# poulan pro question



## corvairbob (Dec 14, 2013)

i just got a poulan pro 270 it is a nice machine but i would like to locate a cab for it and also install powerchute directional control. poulan has no email contact which sucks as i don't use a phone anymore can't hear well with them but maybe someone here can help me locate these things if they are made. i don't want a universal cab i had one on my sears machine as i was repairing it every year. it was just bolted onto the bars and i had to make stability bars to keep the wind from bending it over on me. 

it has nice chute directional controls in lever form but a power one ,ay be better for my needs unless you guys have used then and say they are no good. also i find the forward control a bit hard it seems like it want to jerk out of my hand when i try to change dears. anyone figure this one out yet? thanks


----------



## detdrbuzzard (Jan 20, 2012)

you could probably mount a universal cab to it


----------



## Shryp (Jan 1, 2011)

corvairbob said:


> ...
> i don't want a universal cab
> ...





detdrbuzzard said:


> you could probably mount a universal cab to it


I don't think that helped him.


----------



## detdrbuzzard (Jan 20, 2012)

might be his only choice


----------



## PixMan (Feb 14, 2015)

I have a cab that was taken off an MTD snowblower. Depending upon the year your Poulan was made, this may fit because AYP built both brands on the same platform for a time. I don't know if they still do.

It's free to a good home, but I ain't shipping it.


----------



## Pathfinder13 (Feb 28, 2014)

This is listed to Fit Husqvarna and Poulan, as they own Poulan. Hope this helps.

Amazon.com : Husqvarna 578375701 Standard Snow Thrower Cab : Snow Thrower Accessories : Patio, Lawn & Garden


----------



## corvairbob (Dec 14, 2013)

PixMan said:


> I have a cab that was taken off an MTD snowblower. Depending upon the year your Poulan was made, this may fit because AYP built both brands on the same platform for a time. I don't know if they still do.
> 
> It's free to a good home, but I ain't shipping it.
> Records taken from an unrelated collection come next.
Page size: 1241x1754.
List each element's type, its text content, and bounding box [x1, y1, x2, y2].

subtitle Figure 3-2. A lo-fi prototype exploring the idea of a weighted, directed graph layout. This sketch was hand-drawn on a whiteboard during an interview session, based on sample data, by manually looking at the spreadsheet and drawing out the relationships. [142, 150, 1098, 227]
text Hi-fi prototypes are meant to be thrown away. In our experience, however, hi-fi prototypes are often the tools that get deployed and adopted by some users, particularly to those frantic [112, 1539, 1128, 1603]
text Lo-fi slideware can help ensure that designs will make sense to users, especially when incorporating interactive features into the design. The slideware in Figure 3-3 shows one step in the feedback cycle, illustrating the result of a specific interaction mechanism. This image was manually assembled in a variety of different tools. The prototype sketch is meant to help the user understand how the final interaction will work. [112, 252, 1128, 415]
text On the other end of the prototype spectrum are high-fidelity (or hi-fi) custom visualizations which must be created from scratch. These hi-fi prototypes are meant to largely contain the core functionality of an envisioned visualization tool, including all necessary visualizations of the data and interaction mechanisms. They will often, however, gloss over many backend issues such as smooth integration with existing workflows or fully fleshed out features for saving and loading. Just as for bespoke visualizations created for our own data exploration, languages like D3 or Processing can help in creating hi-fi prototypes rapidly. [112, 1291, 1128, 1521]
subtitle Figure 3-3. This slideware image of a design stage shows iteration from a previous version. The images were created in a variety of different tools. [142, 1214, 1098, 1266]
won't do me any good if it can't be shipped. your in ma i'm in mi. thanks for the offer.


----------



## corvairbob (Dec 14, 2013)

Pathfinder13 said:


> This is listed to Fit Husqvarna and Poulan, as they own Poulan. Hope this helps.
> 
> Amazon.com : Husqvarna 578375701 Standard Snow Thrower Cab : Snow Thrower Accessories : Patio, Lawn & Garden


looked it up and it might do the job. the universal cabs don't mount to the machine very good. i had to modify it extensively on the sears machine just to get it to say on the bars. the u bolts were junk finally had to weld it on the machine and add rods from the cab to the hand grip area just to keep t from tipping in the wind. what i'm hopping is a made for the machine cab will have the necessary mounting points that will keep it from tipping over in the wind? they are like a sail in the wind and need sturdy mounting points. thanks for that information now to see if lowes has them on a machine for viewing. sometimes they mount one if they sell them.


----------



## PixMan (Feb 14, 2015)

corvairbob said:


> won't do me any good if it can't be shipped. your in ma i'm in mi. thanks for the offer.


I couldn't tell because your location doesn't show up in your profile. Most members here seem to have it though, so do consider adding it.


----------



## corvairbob (Dec 14, 2013)

PixMan said:


> I couldn't tell because your location doesn't show up in your profile. Most members here seem to have it though, so do consider adding it.



i'm on so many forums and have found for the most part the location profile does not work. most people never look the the left to see where your at. i ask about shipping an item to 49442 and people ask where is that. but i will add it here. seems this site is smarter and looks fl or that information thanks.


----------



## detdrbuzzard (Jan 20, 2012)

corvairbob said:


> i'm on so many forums and have found for the most part the location profile does not work. most people never look the the left to see where your at. i ask about shipping an item to 49442 and people ask where is that. but i will add it here. seems this site is smarter and looks fl or that information thanks.


adding your location lets me know that you are my neighbor on the left coast


----------



## Saewoody (Nov 7, 2013)

Hi corvairbob, your screen name caught my eye. I'll go out on a limb and assume you own a corvair. I was actually looking for a good corvair forum just last night. I just got my Clark's catalog supplement the other day and it got me thinking about my own corvair. It's a 1960 Monza Coupe. Unfortunately it has just been sitting in the garage for the last 10 years. I guess a wife and four kids can do that. I'm really hoping to give it some attention this summer. 

Good luck with your cab search. Sorry for the off topic post.


----------